Combiner donations et succession assurance vie permet de transmettre des montants significatifs avec une fiscalité minimisée.
Diversifier au-delà de l’assurance vie
Pour optimiser la transmission de patrimoine, d’autres supports peuvent compléter l’assurance vie. L’investissement en pierre papier via des SCPI permet notamment de transmettre de l’immobilier de manière fractionnée, avec des mécanismes de démembrement similaires.
Les démarches pour les bénéficiaires assurance vie
Savoir si l’on est bénéficiaire
Le fichier AGIRA centralise les contrats d’assurance vie non réclamés. Après un décès, vous pouvez l’interroger gratuitement par courrier avec l’acte de décès et une pièce d’identité.

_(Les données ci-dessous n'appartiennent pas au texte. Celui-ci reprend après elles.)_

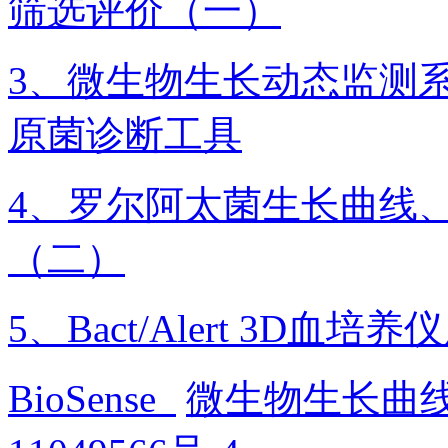
筛选评价（一）
3、微生物生长动态监测系统o
原菌诊断工具
4、罗尔阿太菌生长曲线
（二）
5、Bact/Alert 3
BioSense
微生物生长曲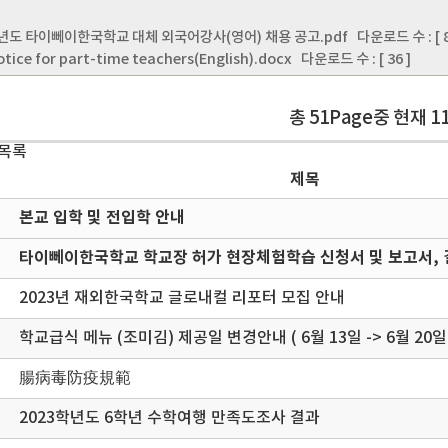
학년도 타이뻬이한국학교 대체 외국어강사(영어) 채용 공고.pdf
다운로드 수 : [ 8
otice for part-time teachers(English).docx
다운로드 수 : [ 36 ]
총 51Page중 현재 1
 목록
제목
본교 입학 및 전입학 안내
타이뻬이한국학교 학교장 허가 현장체험학습 신청서 및 보고서, 
2023년 재외한국학교 글로내컬 리포터 모집 안내
학교급식 메뉴 (조미김) 제공일 변경안내 ( 6월 13일 -> 6월 20일
腸病毒防疫規範
2023학년도 6학년 수학여행 만족도조사 결과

Documents à fournir pour percevoir le capital décès
Pour percevoir le capital, fournissez à l’assureur :
- Acte de décès
- Justificatif d’identité
- RIB
- Acte de notoriété ou certificat d’hérédité selon les cas
L’assureur doit verser le capital décès dans un délai d’un mois après dossier complet. Au-delà, des intérêts de retard sont dus.
La déclaration fiscale
Les bénéficiaires déclarent les capitaux perçus via le formulaire 2705-A. Ce formulaire permet à l’assureur de débloquer les fonds et à l’administration de calculer les droits de succession dus.
L’assureur vous guidera dans ces démarches et prélèvera les sommes dues avant versement du solde.
L’assurance vie reste l’un des outils les plus efficaces pour transmettre son patrimoine. Mais les avantages fiscaux exigent une rédaction soignée de la clause bénéficiaire, un timing réfléchi des versements et une vision globale de votre stratégie patrimoniale. Pour approfondir la fiscalité de l’assurance vie et les obligations déclaratives, consultez le guide officiel sur impots.gouv.fr.